Problem to solve: Write a continuation of the passage about rating organizations on the strength of their new ideas, beginning immediately after its last sentence.

Passage to read:
The purpose of examinations in school is to test existing knowledge. Behind this simple objective lie many other objectives. Because exams exist and have to be passed, students are motivated to work harder than if there were no exams. There is an objective end-point. Exams provide a simple assessment of knowledge. They may not really test ability because some able students are just not good at exams.
Suppose there were a simple ‘test’ for organisations that would determine how those organisations rated on the ‘idea scale’. Organisations could apply that test to themselves. Investors could apply that test to the organisation. The stock market evaluation of an organisation could be influenced by the rating on that test.
How would such a test be administered? Would there need to be an investigating team that would go to the organisation and examine it thoroughly, using some framework for evaluation?
More simply, it could be done the other way around. A special body could say to an organisation: ‘Prove to us that you do have powerful new ideas. It is up to you to convince us’. A rating would then be given on this basis.

Point tracking data
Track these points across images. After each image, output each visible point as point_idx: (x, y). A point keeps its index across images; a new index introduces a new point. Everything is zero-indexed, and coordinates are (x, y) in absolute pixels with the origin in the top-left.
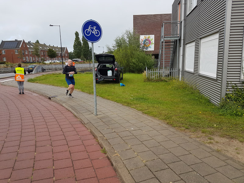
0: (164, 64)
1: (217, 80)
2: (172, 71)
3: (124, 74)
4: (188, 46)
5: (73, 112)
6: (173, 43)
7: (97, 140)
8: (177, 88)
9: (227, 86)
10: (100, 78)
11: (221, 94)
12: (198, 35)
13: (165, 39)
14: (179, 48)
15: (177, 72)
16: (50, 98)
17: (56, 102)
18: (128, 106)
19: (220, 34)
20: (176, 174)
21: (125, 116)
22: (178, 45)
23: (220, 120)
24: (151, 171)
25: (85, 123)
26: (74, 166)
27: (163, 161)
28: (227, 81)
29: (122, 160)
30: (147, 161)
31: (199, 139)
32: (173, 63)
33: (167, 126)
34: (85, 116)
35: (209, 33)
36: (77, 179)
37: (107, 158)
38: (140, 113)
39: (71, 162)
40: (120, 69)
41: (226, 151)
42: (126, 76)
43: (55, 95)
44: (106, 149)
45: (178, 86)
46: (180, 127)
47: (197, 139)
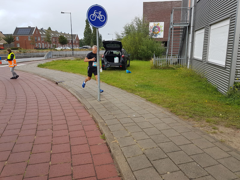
0: (172, 51)
1: (226, 68)
2: (180, 58)
3: (131, 61)
4: (197, 33)
5: (77, 97)
6: (183, 30)
7: (98, 125)
8: (185, 76)
9: (236, 75)
10: (107, 65)
11: (229, 82)
12: (208, 21)
13: (174, 26)
14: (188, 36)
15: (185, 60)
16: (57, 83)
17: (62, 87)
18: (132, 92)
19: (231, 20)
20: (175, 164)
21: (128, 103)
22: (187, 32)
23: (226, 109)
24: (149, 159)
25: (87, 109)
26: (72, 151)
27: (162, 150)
28: (236, 69)
29: (121, 147)
30: (146, 149)
31: (202, 129)
32: (182, 51)
33: (170, 114)
34: (89, 101)
35: (220, 19)
36: (73, 165)
37: (105, 144)
38: (143, 101)
39: (69, 147)
40: (127, 56)
41: (231, 142)
42: (133, 63)
43: (62, 80)
44: (106, 135)
45: (186, 74)
46: (183, 115)
47: (201, 128)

Output of the task:
It may be thought that ideas are risky. It may be thought that investors would avoid companies with too many ideas. Research in the US shows the contrary. Organisations that are known to have ideas get marked up - not down. Of course, there are many difficulties in assessing ideas. There are small incremental ideas where the risk is low, but over time the ideas add up to a big change. There are high risk and high reward ideas.
Do you measure the new ideas that are being used? Do you measure the new ideas that are in development? Do you measure new ideas at the ‘concept’ stage before they have been developed or even evaluated?
What is to be measured? Is it the number of ideas or the value of the ideas? Is it the number of actual ideas or the ability to have ideas? It might even be the willingness to act on new ideas and to invest in them. There are organisations that are good at having ideas, but very reluctant actually to use any of these.
How many organisations believe that they have sufficient ideas? In my experience several organisations believe that they have too many ideas, but this usually means two things. The first is a lot of not very good ideas. The second is a reluctance to develop or use ideas.
How many organisations realise that they need ‘additional ideas’? This does not mean that they are short of ideas. It means that the existing ideas have arisen within the context, idiom and history of that organisation. As a result they are of a certain type. There may be a need for additional ideas from outside. That is why I have set up an ‘Outsourcing Creativity’ system to provide organisations with additional ideas that have not arisen from within their own cultures.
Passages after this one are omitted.